> Exercise directions
Transcribe every line of the listing below word for word, leaving out the pictures.

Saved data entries
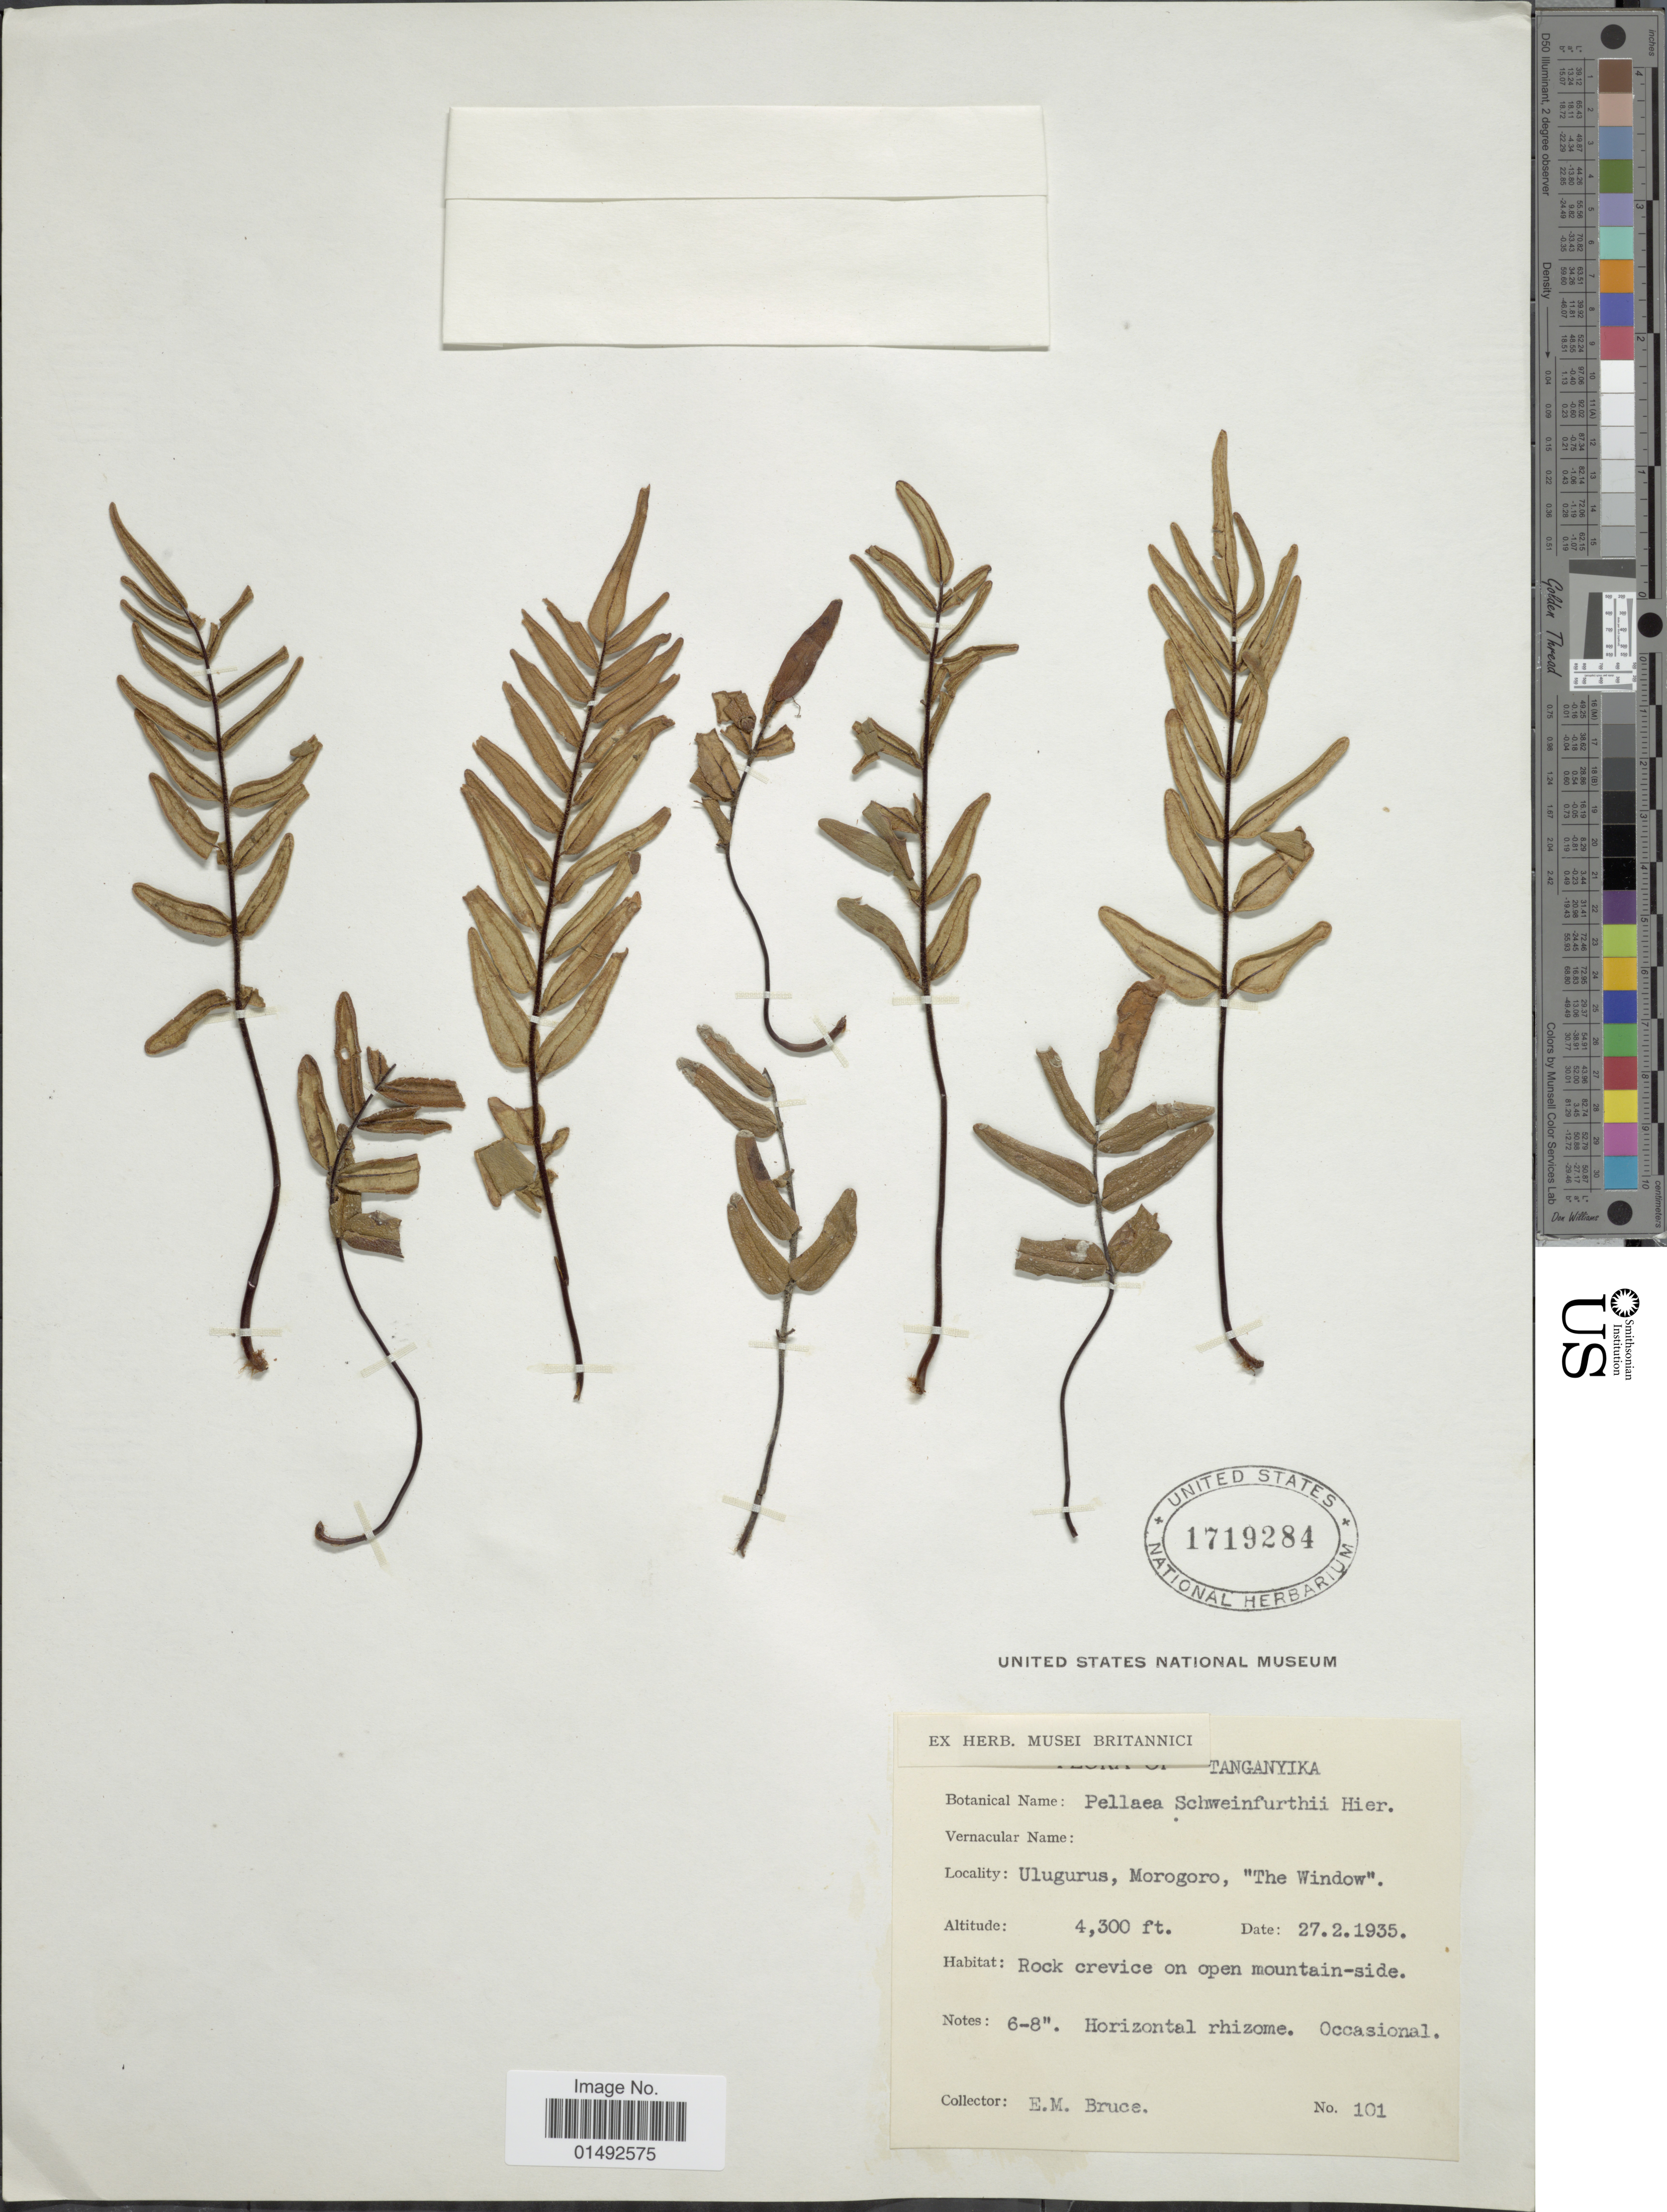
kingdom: Plantae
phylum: Tracheophyta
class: Polypodiopsida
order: Polypodiales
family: Pteridaceae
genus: Pellaea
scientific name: Pellaea schweinfurthii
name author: (Hieron.) Diels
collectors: E. Bruce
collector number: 101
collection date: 1935-02-27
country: Tanzania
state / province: Morogoro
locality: Tangayika, Ulugurus, Morogoro, 'The Window'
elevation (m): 1311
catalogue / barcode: US 1719284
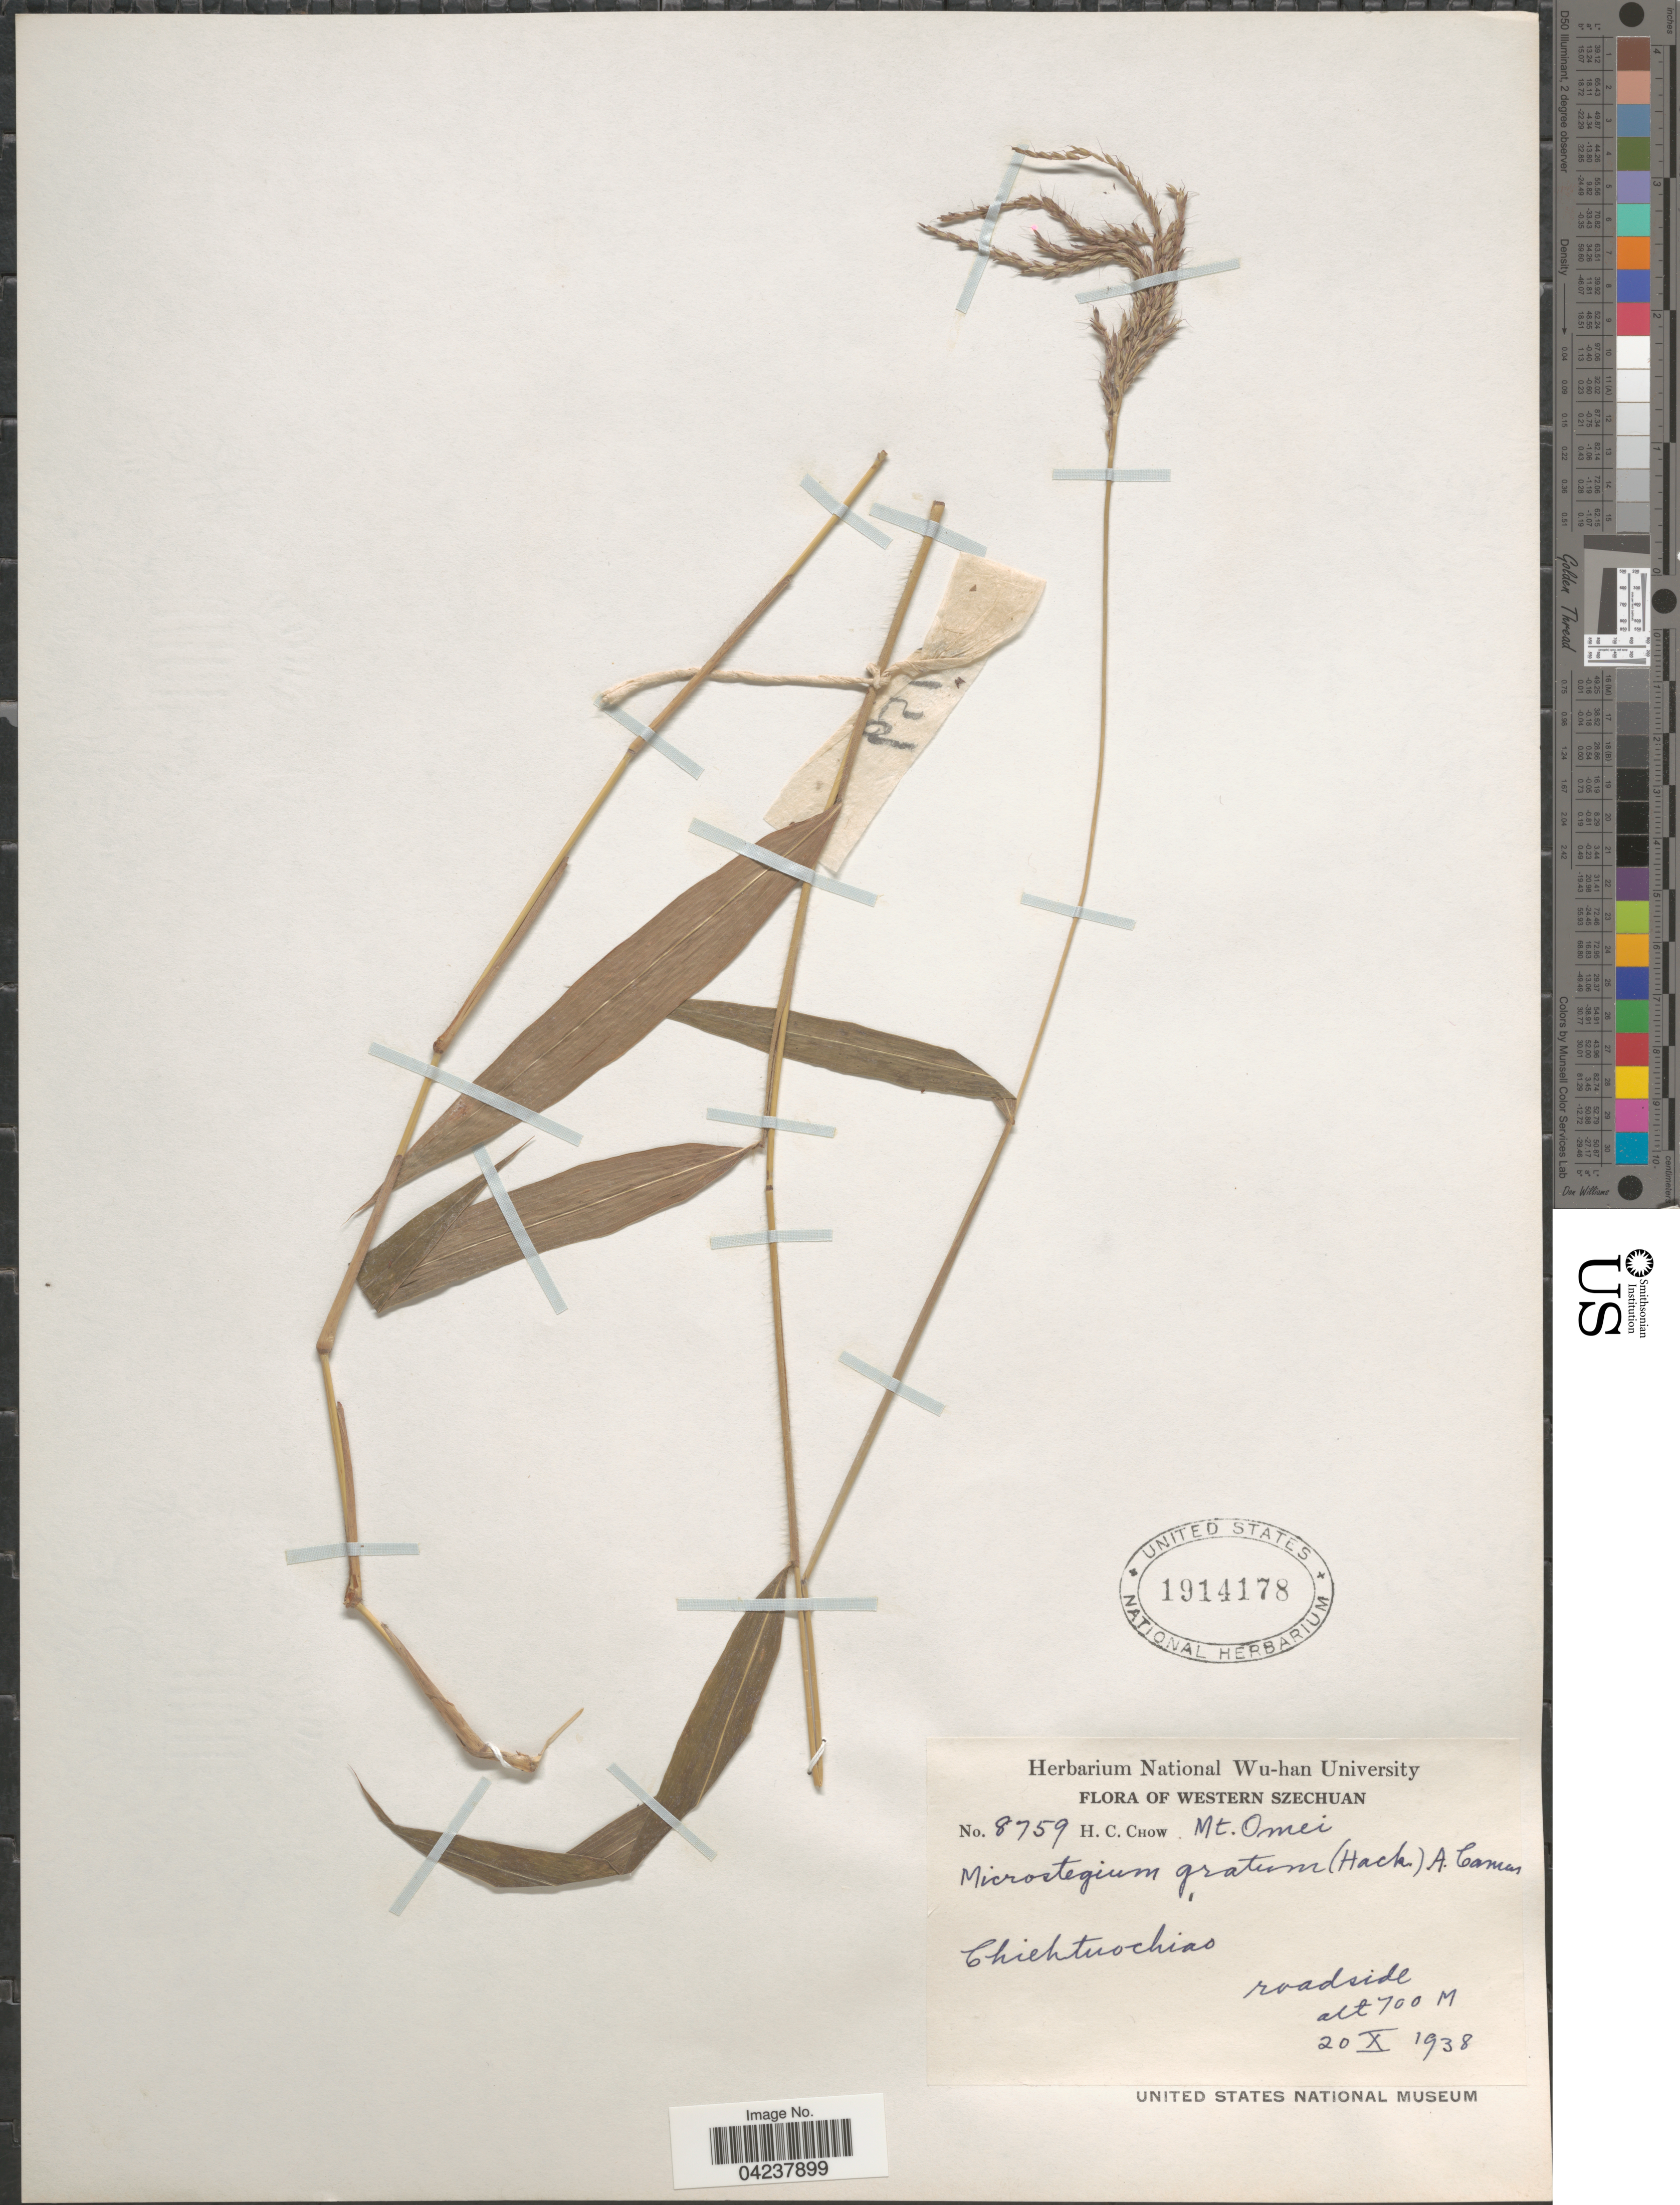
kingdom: Plantae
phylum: Tracheophyta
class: Liliopsida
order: Poales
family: Poaceae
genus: Microstegium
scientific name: Microstegium fasciculatum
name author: (L.) Henr.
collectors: H. Chow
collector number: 8759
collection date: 1938-10-20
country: China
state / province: Sichuan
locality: Western Szechuan. Mt. Omei. Chiehtuochiao.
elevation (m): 700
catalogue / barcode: US 1914178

> Response
kingdom: Plantae
phylum: Tracheophyta
class: Polypodiopsida
order: Polypodiales
family: Pteridaceae
genus: Pellaea
scientific name: Pellaea schweinfurthii
name author: (Hieron.) Diels
collectors: E. Bruce
collector number: 101
collection date: 1935-02-27
country: Tanzania
state / province: Morogoro
locality: Tangayika, Ulugurus, Morogoro, 'The Window'
elevation (m): 1311
catalogue / barcode: US 1719284
kingdom: Plantae
phylum: Tracheophyta
class: Liliopsida
order: Poales
family: Poaceae
genus: Microstegium
scientific name: Microstegium fasciculatum
name author: (L.) Henr.
collectors: H. Chow
collector number: 8759
collection date: 1938-10-20
country: China
state / province: Sichuan
locality: Western Szechuan. Mt. Omei. Chiehtuochiao.
elevation (m): 700
catalogue / barcode: US 1914178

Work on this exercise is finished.